There's also the scene where Aslan and the girls invade the Witch's castle and restore all the petrified victims of her evil magic. There is a joyous power to see that there is little harm that the Witch can do that Aslan cannot undo.
After the Pevensies are hiding in fear of an approaching sleigh (presuming it could be the Witch), Mr. Beaver braves a look and then merrily tells everyone to come out. It turns out the sleigh is Father Christmas' instead, who is finally able to enter Narnia after so long and he has presents for everyone.
That beautiful scene with Rumblebuffin-a literalGentle Giant, who, when Lucy offers him her handkerchief, takes it and rubs his face. This would be heartwarming enough as it is...and then Lewis points out that, seeing as he's a giant, it's probably of barely any use to him at all, but he earnestly thanks her for it.
Mr. Tumnus and Lucy holding hands at the end.
Just look at Lucy's face when Aslan calls her "Queen Lucy the Valiant."
Peter being a good brother and putting Lucy's coat around her shoulders when she gets drenched. Awww...
The first stone victim the girls see in the Witch's castle is Mr. Tumnus. Unfortunately, in sharp contrast to the book (when she knows Aslan will resurrect him) Lucy starts crying, thinking he's dead and Susan comforts her, kissing her on the head in a very sweet and motherly fashion. Then, Aslan turns him back. Cue hugs all around.
Also when he is turned back from being stone, he falls into Lucy's arms, and she is the first person he sees. Lucy then attempts to introduce Susan to him but Susan interrupts her saying "Mr Tumnus, I know" and throws her arms around the faun she's never even met.
Anytime the Pevensies hug. Especially Peter in tears after Edmund comes back from the dead hugging his brother.
The heroes are about to charge into (a seemingly hopeless) battle. Peter shouts "For Narnia and for Aslan!" as they do.
"Are you with me?"
"To the death."
"We just want our brother back."
"Once a king or queen of Narnia, always a king or queen. May your wisdom grace us until the stars rain down from the heavens."

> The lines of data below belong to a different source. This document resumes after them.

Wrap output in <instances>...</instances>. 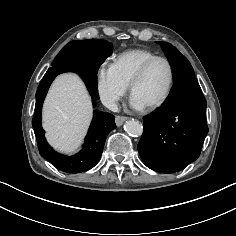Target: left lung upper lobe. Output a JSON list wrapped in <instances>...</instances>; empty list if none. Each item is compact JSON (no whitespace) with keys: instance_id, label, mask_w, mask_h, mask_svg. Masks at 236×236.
Segmentation results:
<instances>
[{"instance_id":"left-lung-upper-lobe-1","label":"left lung upper lobe","mask_w":236,"mask_h":236,"mask_svg":"<svg viewBox=\"0 0 236 236\" xmlns=\"http://www.w3.org/2000/svg\"><path fill=\"white\" fill-rule=\"evenodd\" d=\"M167 56L174 72V82L188 74H194V70L185 56L178 49L167 42H158Z\"/></svg>"}]
</instances>
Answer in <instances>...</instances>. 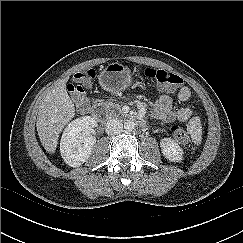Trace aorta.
<instances>
[{"label": "aorta", "mask_w": 243, "mask_h": 243, "mask_svg": "<svg viewBox=\"0 0 243 243\" xmlns=\"http://www.w3.org/2000/svg\"><path fill=\"white\" fill-rule=\"evenodd\" d=\"M124 129L126 131H133L135 129V123L132 120H127L126 122H124Z\"/></svg>", "instance_id": "762f6f07"}]
</instances>
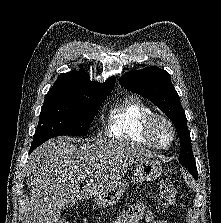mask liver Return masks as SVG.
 Returning a JSON list of instances; mask_svg holds the SVG:
<instances>
[{"mask_svg": "<svg viewBox=\"0 0 221 223\" xmlns=\"http://www.w3.org/2000/svg\"><path fill=\"white\" fill-rule=\"evenodd\" d=\"M143 159H155V153L127 141L75 144L60 136L45 142L27 160L30 205L24 223H57L63 209L110 190ZM83 181L86 185L81 188Z\"/></svg>", "mask_w": 221, "mask_h": 223, "instance_id": "obj_1", "label": "liver"}]
</instances>
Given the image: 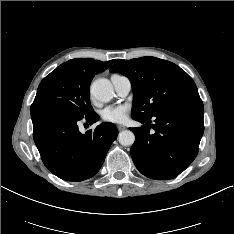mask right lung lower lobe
Here are the masks:
<instances>
[{
    "label": "right lung lower lobe",
    "instance_id": "right-lung-lower-lobe-1",
    "mask_svg": "<svg viewBox=\"0 0 234 234\" xmlns=\"http://www.w3.org/2000/svg\"><path fill=\"white\" fill-rule=\"evenodd\" d=\"M33 138L46 168L66 181H83L101 168L118 135L112 123H102L94 131L80 133L78 122L98 121L93 112L83 117L54 109L31 112Z\"/></svg>",
    "mask_w": 234,
    "mask_h": 234
}]
</instances>
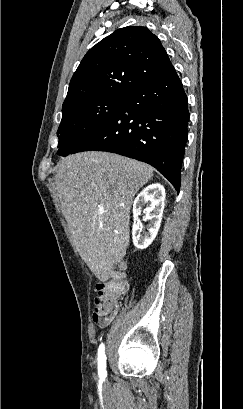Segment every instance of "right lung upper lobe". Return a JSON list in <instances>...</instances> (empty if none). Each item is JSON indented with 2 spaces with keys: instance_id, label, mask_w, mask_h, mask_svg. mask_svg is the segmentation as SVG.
<instances>
[{
  "instance_id": "obj_1",
  "label": "right lung upper lobe",
  "mask_w": 243,
  "mask_h": 409,
  "mask_svg": "<svg viewBox=\"0 0 243 409\" xmlns=\"http://www.w3.org/2000/svg\"><path fill=\"white\" fill-rule=\"evenodd\" d=\"M174 71L160 40L149 29L120 28L86 53L62 108L91 99L127 97Z\"/></svg>"
}]
</instances>
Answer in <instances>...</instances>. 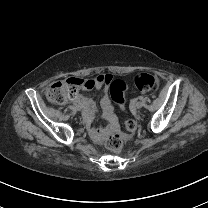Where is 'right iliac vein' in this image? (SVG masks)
<instances>
[{
  "label": "right iliac vein",
  "mask_w": 208,
  "mask_h": 208,
  "mask_svg": "<svg viewBox=\"0 0 208 208\" xmlns=\"http://www.w3.org/2000/svg\"><path fill=\"white\" fill-rule=\"evenodd\" d=\"M76 110H77V111H81V110H82V107L79 106V105H77V106H76Z\"/></svg>",
  "instance_id": "obj_1"
}]
</instances>
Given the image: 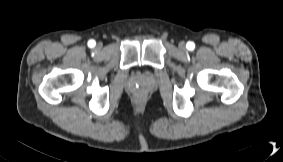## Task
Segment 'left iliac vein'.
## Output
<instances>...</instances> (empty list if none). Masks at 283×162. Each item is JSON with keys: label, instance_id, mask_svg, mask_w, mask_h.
I'll use <instances>...</instances> for the list:
<instances>
[{"label": "left iliac vein", "instance_id": "1", "mask_svg": "<svg viewBox=\"0 0 283 162\" xmlns=\"http://www.w3.org/2000/svg\"><path fill=\"white\" fill-rule=\"evenodd\" d=\"M179 49L182 50V51H185V50H186V44H185V42H180V43H179Z\"/></svg>", "mask_w": 283, "mask_h": 162}]
</instances>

And when Lucy gets dubbed "the valiant", the lock of shocked glee on her face is utterly adorable.
There is a small moment where Mrs Macready takes Lucy to get some cocoa. Although it's at the professor's orders, she still comforts Lucy. It seems that she may be a stern housekeeper, but still will feel empathy for a crying girl.
The Professor too, when Lucy clings to him while crying. He's very surprised but he takes care not to distress her.
The Professor's talk with Susan and Peter.
The Professor: She's your sister, isn't she? You're her family. You might want to try acting like one.
Lucy and Susan bonding right before Maugrim attacks them. Susan apologises for not having as much fun with Lucy as she used to. The two sisters then have a brief waterfight. Aww.
In the hunt scene before the Pevensies return to their normal lives, Edmund's horse seems to be having trouble so he slows down briefly. The horse is then revealed to be Phillip, the horse Edmund learned to ride on; apparently Phillip forgave him for calling him a "horsey".
This is significant in that Talking Horses are only supposed to be ridden in times of great need (i.e. battle or some other such crisis) as they are sentient and sapient creatures. The fact that Phillip is still carrying Edmund around, on a hunt of all things, tells us just how close the two must be.
A lot of moments Peter has with Lucy. He is the first to offer an apology to her after visiting Narnia himself. When boarding the train he leans down to comfort her. After some initial reluctance, he happily starts counting to play hide-and-seek at her suggestion. And he stops to give her a piggyback when he, Susan and Lucy are travelling with the beavers.
The Pensive's waving goodbye to their mother. In the book their parents were barely mentioned at best. Here we actually see her say goodbye to and hug them individually, and the Pensive's all squash together to lean out of a train window and wave goodbye to her from the station.